YoadTew / zero-shot-image-to-text

Implementation of Zero-Shot Image-to-Text Generation for Visual-Semantic Arithmetic
262 stars 42 forks source link

Should I additionally set end_factor to 1.04 in the command and set the variable self.ef_idx to 3 in class CLIPTextGenerator to reproduce image caption results? #12

Open baiyuting opened 1 year ago

baiyuting commented 1 year ago

in readme.md, to perform image caption, the command is $ python run.py --reset_context_delta --caption_img_path "example_images/captions/COCO_val2014_000000097017.jpg" however, in the paper, it said that the end_factor is 1.04 and time-step is 3. To reproduce image caption results, should I additionally set end_factor to 1.04 in the command and set the variable self.ef_idx to 3 in class CLIPTextGenerator?

• _Information shown_
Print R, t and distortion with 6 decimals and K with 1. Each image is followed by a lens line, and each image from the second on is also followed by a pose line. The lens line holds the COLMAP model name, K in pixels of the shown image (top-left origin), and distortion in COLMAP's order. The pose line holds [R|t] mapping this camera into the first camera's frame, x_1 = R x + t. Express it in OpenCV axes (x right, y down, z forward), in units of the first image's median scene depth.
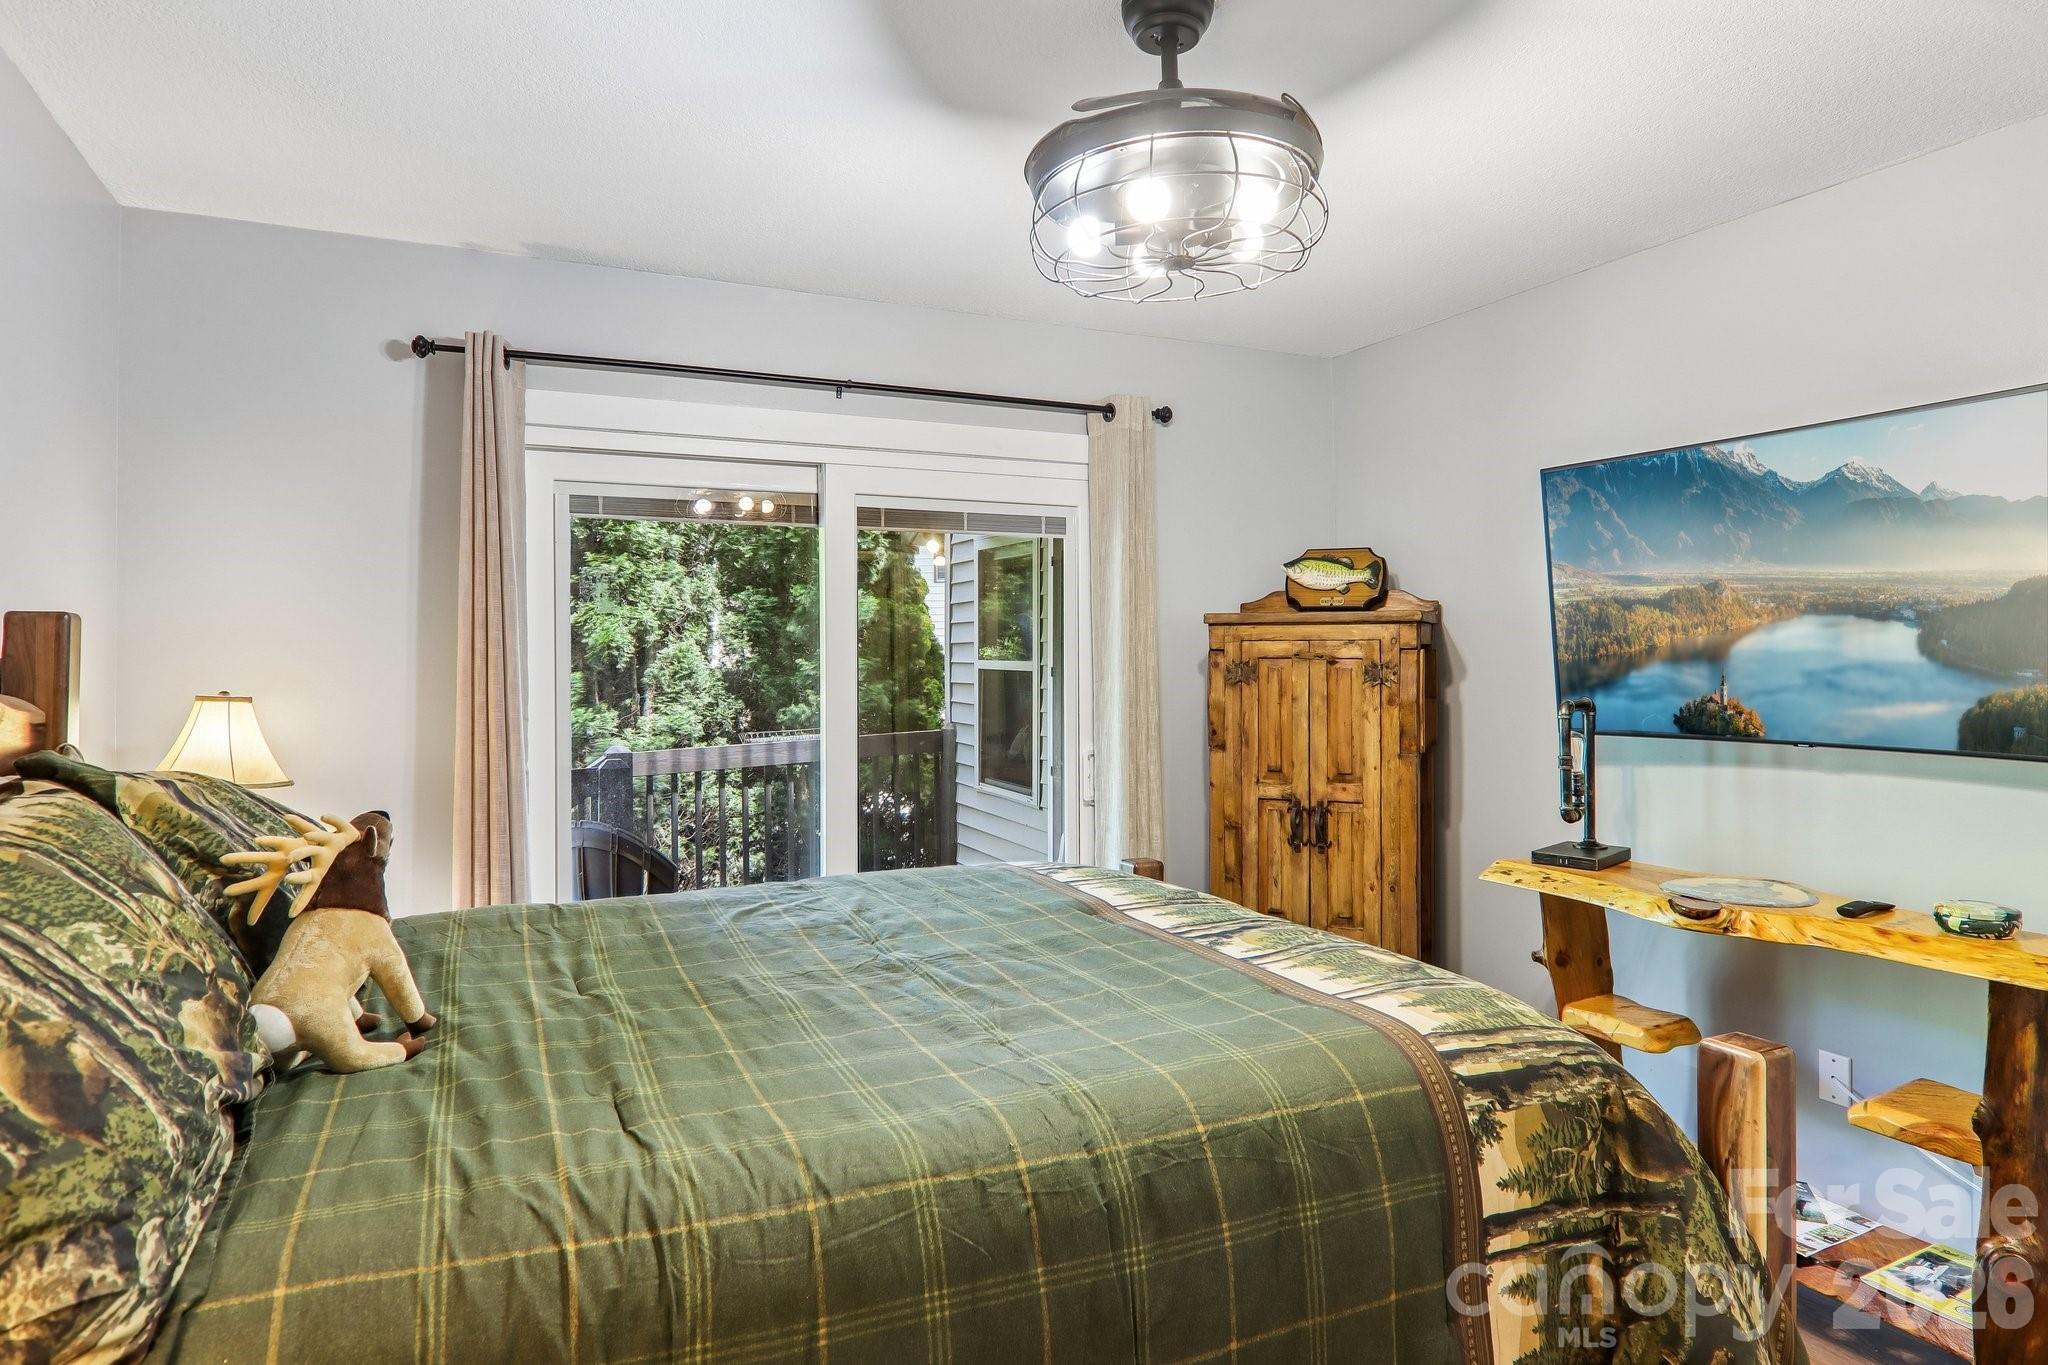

• _Parts of the exercise_
• a. From the GitHub issue, print everything between "Open baiyuting opened" and "in class CLIPTextGenerator?", inclusive.
• b. In the GitHub issue, what end_factor value does the paper give for image captioning?
• c. Continue the GitHub issue from the point where it stops.

• _Task-by-task outputs_
• a.
Open baiyuting opened 1 year ago

baiyuting commented 1 year ago

in readme.md, to perform image caption, the command is $ python run.py --reset_context_delta --caption_img_path "example_images/captions/COCO_val2014_000000097017.jpg" however, in the paper, it said that the end_factor is 1.04 and time-step is 3. To reproduce image caption results, should I additionally set end_factor to 1.04 in the command and set the variable self.ef_idx to 3 in class CLIPTextGenerator?

• b. 1.04

• c.
shams2023 commented 1 year ago

in readme.md, to perform image caption, the command is however, in the paper, it said that the end_factor is 1.04 and time-step is 3. To reproduce image caption results, should I additionally set end_factor to 1.04 in the command and set the variable self.ef_idx to 3 in class CLIPTextGenerator?$ python run.py --reset_context_delta --caption_img_path "example_images/captions/COCO_val2014_000000097017.jpg"

请问你成功的运行了吗?